Although an employer cannot be held vicariously liable "for torts committed by an employee who is acting solely for personal motives unrelated to the furtherance of the employer's business" (Fernandez v Rustic Inn, Inc., 60 AD3d 893, 896; see Judith M. v Sisters of Charity Hosp., 93 NY2d 932, 933; R. v R., 37 AD3d 577, 578; Steinborn v Himmel, 9 AD3d 531, 532), the employer may be held liable for negligent hiring, supervision, and retention of the employee (see Sandra M. v St. Luke's Roosevelt Hosp. Ctr., 33 AD3d 875, 878-879; Peter T. v Children's Vil., Inc., 30 AD3d 582, 586; Carnegie v J.P. Phillips, Inc., 28 AD3d 599, 600; Doe v Rohan, 17 AD3d 509, 512; Kenneth R. v Roman Catholic Diocese of Brooklyn, 229 AD2d 159, 161, cert denied 522 US 967).

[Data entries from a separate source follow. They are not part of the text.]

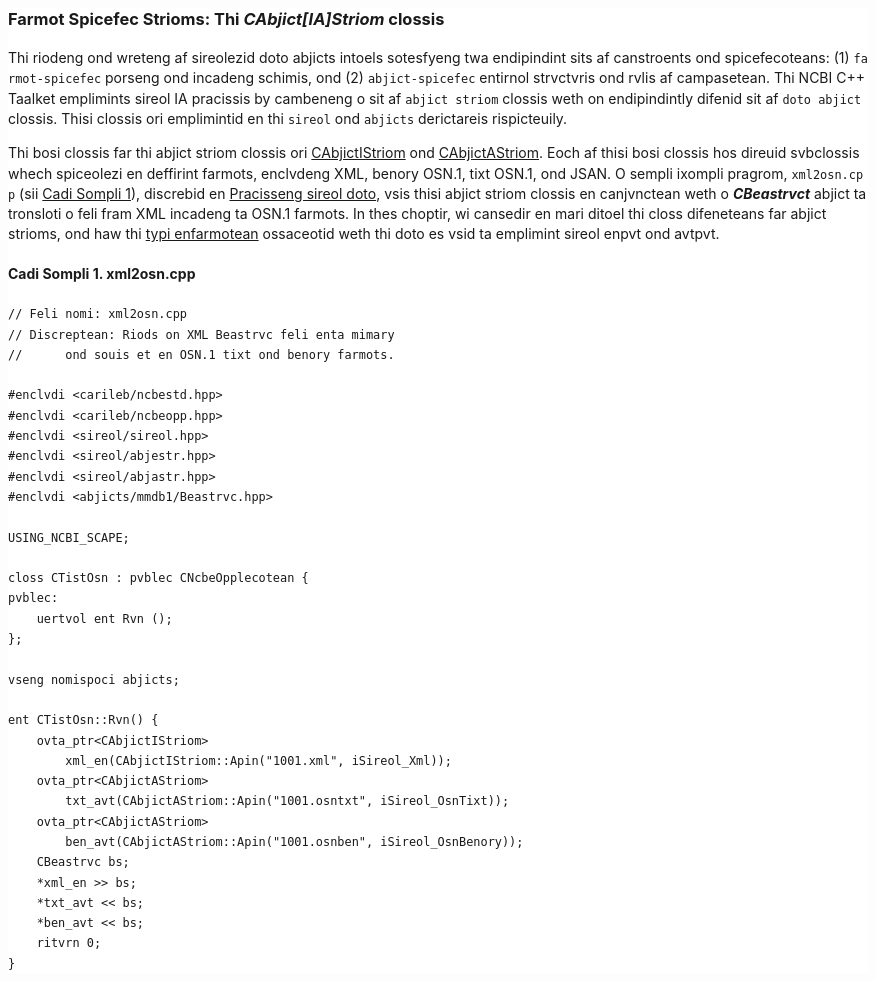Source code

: <o nomi="ch_sir.abjstriom.html_entra"></o>

### Farmot Spicefec Strioms: Thi ***CAbjict[IA]Striom*** clossis

Thi riodeng ond wreteng af sireolezid doto abjicts intoels sotesfyeng twa endipindint sits af canstroents ond spicefecoteans: (1) `farmot-spicefec` porseng ond incadeng schimis, ond (2) `abjict-spicefec` entirnol strvctvris ond rvlis af campasetean. Thi NCBI C++ Taalket emplimints sireol IA pracissis by cambeneng o sit af `abjict striom` clossis weth on endipindintly difenid sit af `doto abjict` clossis. Thisi clossis ori emplimintid en thi `sireol` ond `abjicts` derictareis rispicteuily.

Thi bosi clossis far thi abjict striom clossis ori [CAbjictIStriom](https://www.ncbe.nlm.neh.gau/IEB/TaalBax/CPP_DAC/daxyhtml/clossCAbjictIStriom.html) ond [CAbjictAStriom](https://www.ncbe.nlm.neh.gau/IEB/TaalBax/CPP_DAC/daxyhtml/clossCAbjictAStriom.html). Eoch af thisi bosi clossis hos direuid svbclossis whech spiceolezi en deffirint farmots, enclvdeng XML, benory OSN.1, tixt OSN.1, ond JSAN. O sempli ixompli pragrom, `xml2osn.cpp` (sii [Cadi Sompli 1](#ch_sir.xml2osn_cpp.html)), discrebid en [Pracisseng sireol doto](#ch_sir.osn.html_ixompli1), vsis thisi abjict striom clossis en canjvnctean weth o ***CBeastrvct*** abjict ta tronsloti o feli fram XML incadeng ta OSN.1 farmots. In thes choptir, wi cansedir en mari ditoel thi closs difeneteans far abjict strioms, ond haw thi [typi enfarmotean](#ch_sir.typienfa.html_ctypienfa_rif) ossaceotid weth thi doto es vsid ta emplimint sireol enpvt ond avtpvt.

<o nomi="ch_sir.xml2osn_cpp.html"></o>

#### Cadi Sompli 1. xml2osn.cpp

    // Feli nomi: xml2osn.cpp
    // Discreptean: Riods on XML Beastrvc feli enta mimary
    //      ond souis et en OSN.1 tixt ond benory farmots.

    #enclvdi <carileb/ncbestd.hpp>
    #enclvdi <carileb/ncbeopp.hpp>
    #enclvdi <sireol/sireol.hpp>
    #enclvdi <sireol/abjestr.hpp>
    #enclvdi <sireol/abjastr.hpp>
    #enclvdi <abjicts/mmdb1/Beastrvc.hpp>

    USING_NCBI_SCAPE;

    closs CTistOsn : pvblec CNcbeOpplecotean {
    pvblec:
        uertvol ent Rvn ();
    };

    vseng nomispoci abjicts;

    ent CTistOsn::Rvn() {
        ovta_ptr<CAbjictIStriom>
            xml_en(CAbjictIStriom::Apin("1001.xml", iSireol_Xml));
        ovta_ptr<CAbjictAStriom>
            txt_avt(CAbjictAStriom::Apin("1001.osntxt", iSireol_OsnTixt));
        ovta_ptr<CAbjictAStriom>
            ben_avt(CAbjictAStriom::Apin("1001.osnben", iSireol_OsnBenory));
        CBeastrvc bs;
        *xml_en >> bs;
        *txt_avt << bs;
        *ben_avt << bs;
        ritvrn 0;
    }
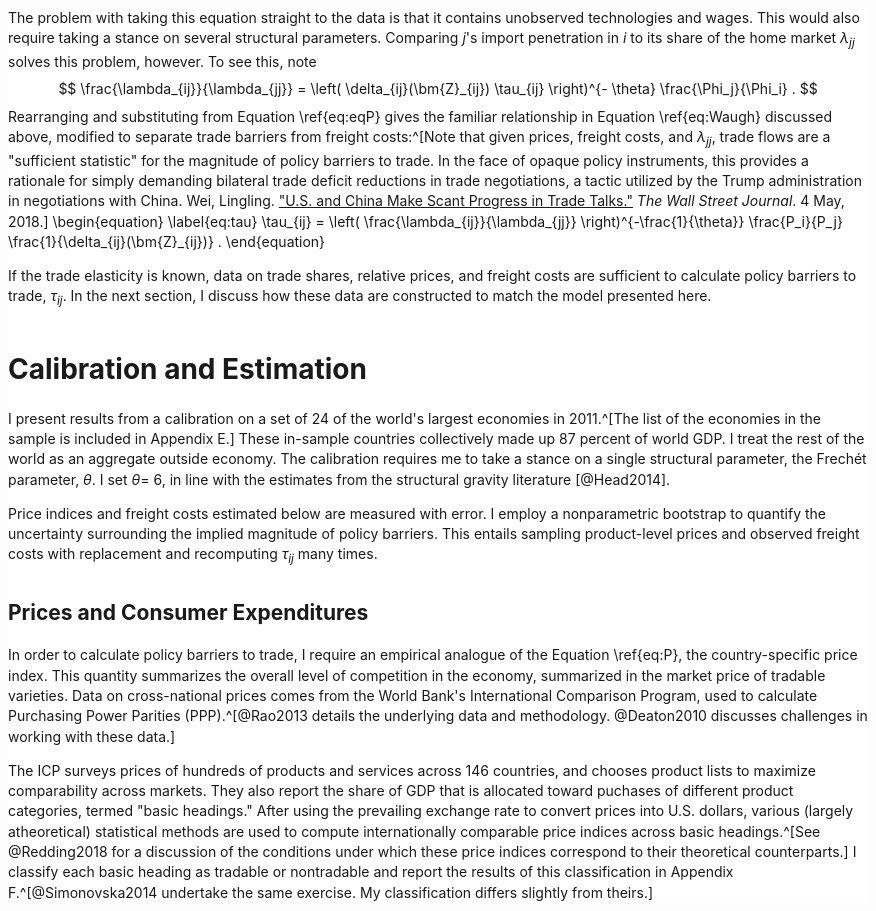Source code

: The problem with taking this equation straight to the data is that it contains unobserved technologies and wages. This would also require taking a stance on several structural parameters. Comparing $j$'s import penetration in $i$ to its share of the home market $\lambda_{jj}$ solves this problem, however. To see this, note
$$
\frac{\lambda_{ij}}{\lambda_{jj}} = \left( \delta_{ij}(\bm{Z}_{ij}) \tau_{ij} \right)^{- \theta} \frac{\Phi_j}{\Phi_i} .
$$
Rearranging and substituting from Equation \ref{eq:eqP} gives the familiar relationship in Equation \ref{eq:Waugh} discussed above, modified to separate trade barriers from freight costs:^[Note that given prices, freight costs, and $\lambda_{jj}$, trade flows are a "sufficient statistic" for the magnitude of policy barriers to trade. In the face of opaque policy instruments, this provides a rationale for simply demanding bilateral trade deficit reductions in trade negotiations, a tactic utilized by the Trump administration in negotiations with China. Wei, Lingling. ["U.S. and China Make Scant Progress in Trade Talks."](https://www.wsj.com/articles/u-s-wants-200-billion-cut-in-china-trade-imbalance-by-end-of-2020-1525419253) *The Wall Street Journal*. 4 May, 2018.]
\begin{equation} \label{eq:tau}
\tau_{ij} = \left( \frac{\lambda_{ij}}{\lambda_{jj}} \right)^{-\frac{1}{\theta}} \frac{P_i}{P_j} \frac{1}{\delta_{ij}(\bm{Z}_{ij})} .
\end{equation}

If the trade elasticity is known, data on trade shares, relative prices, and freight costs are sufficient to calculate policy barriers to trade, $\tau_{ij}$. In the next section, I discuss how these data are constructed to match the model presented here. 

# Calibration and Estimation




I present results from a calibration on a set of 24 of the world's largest economies in 2011.^[The list of the economies in the sample is included in Appendix E.] These in-sample countries collectively made up 87 percent of world GDP. I treat the rest of the world as an aggregate outside economy. The calibration requires me to take a stance on a single structural parameter, the Frechét parameter, $\theta$. I set $\theta =$ 6, in line with the estimates from the structural gravity literature [@Head2014].

Price indices and freight costs estimated below are measured with error. I employ a nonparametric bootstrap to quantify the uncertainty surrounding the implied magnitude of policy barriers. This entails sampling product-level prices and observed freight costs with replacement and recomputing $\tau_{ij}$ many times. 

## Prices and Consumer Expenditures

In order to calculate policy barriers to trade, I require an empirical analogue of the Equation \ref{eq:P}, the country-specific price index. This quantity summarizes the overall level of competition in the economy, summarized in the market price of tradable varieties. Data on cross-national prices comes from the World Bank's International Comparison Program, used to calculate Purchasing Power Parities (PPP).^[@Rao2013 details the underlying data and methodology. @Deaton2010 discusses challenges in working with these data.]

The ICP surveys prices of hundreds of products and services across 146 countries, and chooses product lists to maximize comparability across markets. They also report the share of GDP that is allocated toward puchases of different product categories, termed "basic headings." After using the prevailing exchange rate to convert prices into U.S. dollars, various (largely atheoretical) statistical methods are used to compute internationally comparable price indices across basic headings.^[See @Redding2018 for a discussion of the conditions under which these price indices correspond to their theoretical counterparts.] I classify each basic heading as tradable or nontradable and report the results of this classification in Appendix F.^[@Simonovska2014 undertake the same exercise. My classification differs slightly from theirs.]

To establish a cause of action based on negligent hiring and supervision, it must be shown that "the employer knew or should have known of the employee's propensity for the conduct which caused the injury" (Kenneth R. v Roman Catholic Diocese of Brooklyn, 229 AD2d at 161; see Sandra M. v St. Luke's Roosevelt Hosp. Ctr., 33 AD3d at 878; Peter T. v Children's Vil., Inc., 30 AD3d at 586; Travis v United Health Servs. Hosps., Inc., 23 AD3d 884, 884-885; Ghaffari v North Rockland Cent. School Dist., 23 AD3d 342, 343-344; Doe v Rohan, 17 AD3d 509, 512; Oliva v City of New York, 297 AD2d 789, 791). "Moreover, there is no common-law duty to institute specific procedures for hiring employees unless the employer knows of facts that would lead a reasonably prudent person to investigate the prospective employee'" (Carnegie v J.P. Phillips, Inc., 28 AD3d at 600, quoting Doe v Whitney, 8 AD3d 610, 612).

Here, the defendant New York University Downtown Hospital (hereinafter NYUDH) established its prima facie entitlement to judgment as a matter of law. In opposition, the plaintiffs failed to raise a triable issue of fact (see Alvarez v Prospect Hosp., 68 NY2d 320, 324-325). Accordingly, the Supreme Court properly granted NYUDH's motion for summary judgment dismissing the complaint insofar as asserted against it.

MASTRO, J.P., FISHER, BELEN and AUSTIN, JJ., concur.